The 2024 NIH Public Access Policy was supposed to settle a long-running fight over who gets to read taxpayer-funded science. Starting July 1, 2025, any peer-reviewed paper arising from NIH funding was supposed to be made freely available to the public immediately on publication. Elizabeth Selvin, a clinical research professor at Johns Hopkins Bloomberg School of Public Health, did everything the policy asked of her. She reports, in a June 11, 2026 STAT First Opinion column, what that compliance cost her: $12,850.
That was the 2026 figure. In June 2025, Selvin had published a different NIH-funded randomized clinical trial in the same journal, Nature Medicine, and reports paying nothing. The swing, from $0 to $12,850 in twelve months for the same journal, was not driven by new services or new copyediting. It reflects the structure of the open-access market that the NIH policy never managed to override.
Selvin directs the Welch Center for Epidemiology at Johns Hopkins Bloomberg School of Public Health and serves as a deputy editor of Diabetes Care. Both studies were funded by a mix of NIH grants and philanthropy, framed by her as taxpayer-funded research. The 2024 NIH Public Access Policy, which took effect on July 1, 2025, is the mechanism she identifies. Its stated intent is free, immediate public access. The way it fell short, in her account, is that for-profit publishers including Springer Nature, Elsevier, and Wiley — which she notes together publish more than 7,500 journals — retain the right to require full copyright transfer from the author and to embargo the author-accepted manuscript in PubMed Central for six to twelve months after publication.

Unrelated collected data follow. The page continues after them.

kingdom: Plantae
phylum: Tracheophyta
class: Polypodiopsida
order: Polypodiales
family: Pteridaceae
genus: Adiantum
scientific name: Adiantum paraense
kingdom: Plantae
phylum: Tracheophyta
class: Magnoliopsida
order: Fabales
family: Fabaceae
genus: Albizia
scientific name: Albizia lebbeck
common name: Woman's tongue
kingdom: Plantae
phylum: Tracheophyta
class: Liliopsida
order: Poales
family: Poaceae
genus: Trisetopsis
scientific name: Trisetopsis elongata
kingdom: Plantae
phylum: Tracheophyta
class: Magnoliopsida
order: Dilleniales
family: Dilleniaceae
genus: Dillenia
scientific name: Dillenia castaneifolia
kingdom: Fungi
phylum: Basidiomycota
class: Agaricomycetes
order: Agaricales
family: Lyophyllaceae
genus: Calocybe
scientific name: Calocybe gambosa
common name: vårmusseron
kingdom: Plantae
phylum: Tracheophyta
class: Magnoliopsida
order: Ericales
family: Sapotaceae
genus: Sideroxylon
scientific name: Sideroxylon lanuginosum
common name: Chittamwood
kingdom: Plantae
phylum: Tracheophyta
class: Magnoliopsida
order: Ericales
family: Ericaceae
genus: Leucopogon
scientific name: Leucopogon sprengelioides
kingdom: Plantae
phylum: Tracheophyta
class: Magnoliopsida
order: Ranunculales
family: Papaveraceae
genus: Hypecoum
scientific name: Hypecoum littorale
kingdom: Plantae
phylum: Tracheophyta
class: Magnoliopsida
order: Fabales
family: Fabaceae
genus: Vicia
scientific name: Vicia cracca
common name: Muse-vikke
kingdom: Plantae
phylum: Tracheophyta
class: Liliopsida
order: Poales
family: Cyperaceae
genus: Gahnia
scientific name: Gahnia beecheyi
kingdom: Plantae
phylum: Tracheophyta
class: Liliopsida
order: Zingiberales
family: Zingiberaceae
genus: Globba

The result is a structure in which NIH compliance is technically possible without ever making a paper free. The author can deposit the manuscript in PubMed Central on a delayed schedule, satisfy the letter of the policy, and the publisher can still sell the published version of record at subscription rates. The article processing charge (APC), like the $12,850 Selvin reports paying, is the price of immediate open access. The embargo is the price of compliance on the cheap. The choice between them is not made by the funder or by the public. It is set by the publisher's contract.
Selvin's experience is a single data point from a researcher with a direct financial stake in the answer. Her figures are testimony, not audited accounts, and the framing of the 2024 policy's failure reflects one researcher's view, not consensus. The structural point, though, survives that discount. The 2024 NIH Public Access Policy was a Congressional mandate backed by decades of advocacy from patients, librarians, and taxpayer-funded researchers who objected to paying twice, once in taxes and once in subscriptions, for the same work. The mandate landed without an enforcement mechanism aimed at the publishers most able to resist it. Springer Nature, Elsevier, and Wiley, the three publishers Selvin names, control a large fraction of the high-impact journals in which NIH-funded researchers want to publish. None of them is obligated by the policy to alter their standard contract.
Defenders of the existing model argue that subscription revenue funds the peer review, editing, and distribution that make journals valuable, and that APCs are simply the price of a different distribution choice. The 2024 policy does not, in its text, endorse that view or reject it. It requires deposit on a specific timeline. It does not require a specific contract with the publisher. The cost of immediate open access therefore behaves like a hidden levy on the NIH grant: a charge the funder does not budget, the institution does not negotiate, and the public never sees on the front end.
What the 2024 policy did not do, and what the Selvin comparison makes visible, is constrain the price of compliance. A mandate without a price ceiling is a permission slip. In Selvin's account, the Nature Medicine APC was set by the publisher and presented as the only path to immediate open access, not as a fee to be negotiated. The next round of policy debate, whether at NIH, in Congress, or in the negotiations around the next reauthorization of federal research funding, will have to decide whether the public is buying access to its own science or renting it back from the publishers who carry it.